Finding redundant indexes
An index is redundant when another index provides a superset of its query coverage:
-- Index A: (user_id)
-- Index B: (user_id, status)
-- Any query that could use A can also use B — A is redundant
-- PostgreSQL: find indexes where one is a prefix of another
SELECT
a.indexname AS redundant_index,
b.indexname AS covering_index,
a.tablename
FROM pg_indexes a
JOIN pg_indexes b ON a.tablename = b.tablename
AND a.indexname != b.indexname
AND b.indexdef LIKE '%' || split_part(a.indexdef, '(', 2);
-- (Simplified — use pg_index system catalog for production-grade analysis)
Tools like pgIndexAdvisor (PostgreSQL) or Percona's pt-duplicate-key-checker (MySQL) automate redundant index detection.
The write throughput tradeoff in numbers
On a table receiving 10,000 inserts/second with 10 indexes vs 20 indexes, the difference in index write amplification is roughly 10,000 additional B-tree insertions per second. On modern NVMe storage with good buffer pool management this may be imperceptible. On a heavily loaded server with many concurrent writers, it compounds. The point is not that every extra index costs you measurably — it's that you should know the cost and make the decision deliberately.
The right standard for adding indexes
Before adding an index, answer:
- What specific query does this index accelerate?
- How frequently does that query run?
- Does an existing index already cover this query (check the leftmost prefix rule)?
- What is the write volume on this table, and can it absorb another index?
If you can't answer question 1 with a specific query, don't add the index.
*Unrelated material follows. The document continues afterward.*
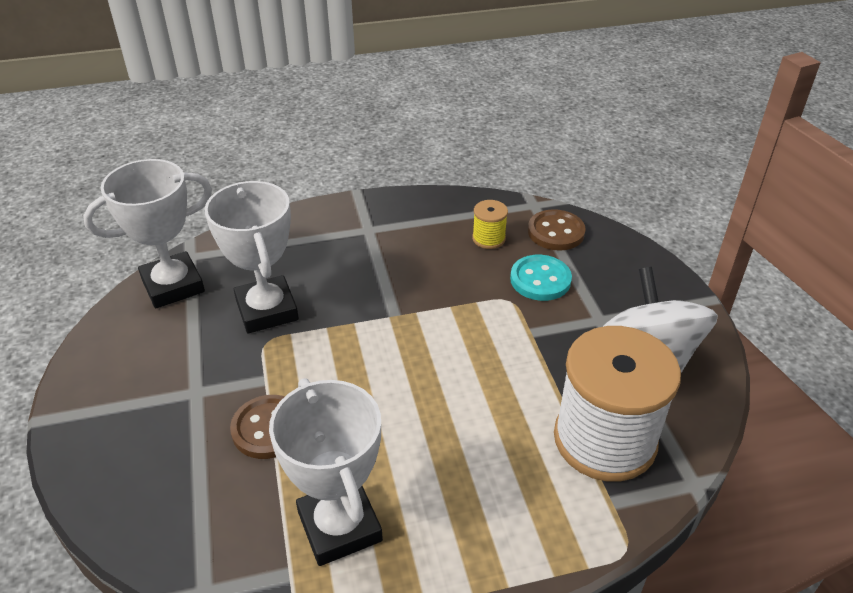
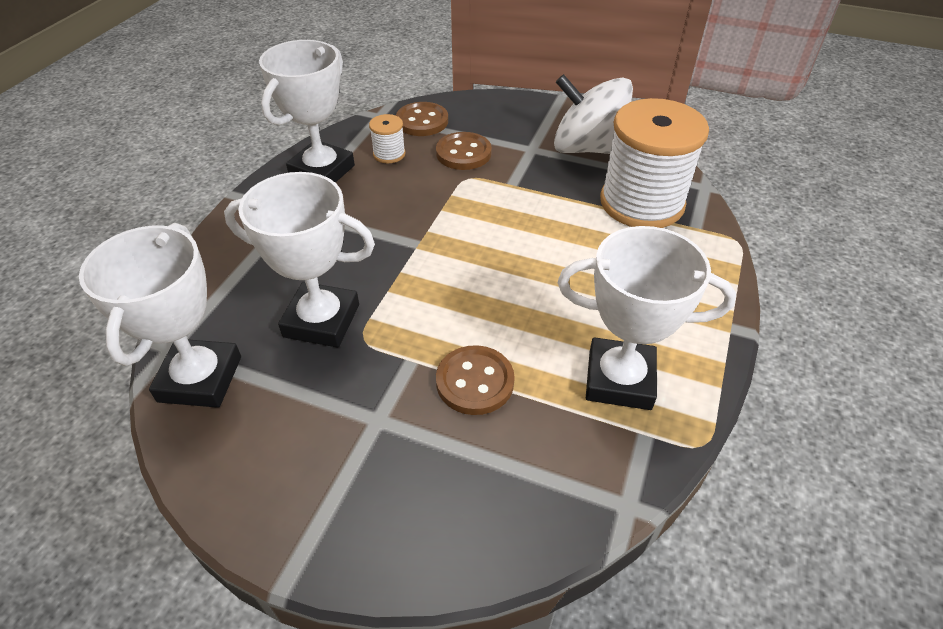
camera: 55 degrees left, 5 degrees up
(428, 217) = (322, 171): none -> white trophy
(488, 238) = (389, 154): yellow spool -> white spool
(540, 280) = (463, 153): turquoise button -> brown button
Add it when you have a slow query that needs it, not preemptively for columns that "might be filtered on someday."
The audit cadence
Run the unused index query against your production database once per quarter. Drop indexes that have been unused for a full workload cycle. Monitor write latency before and after to validate the improvement. Index hygiene is maintenance work — schedule it like you schedule vacuuming and statistics updates.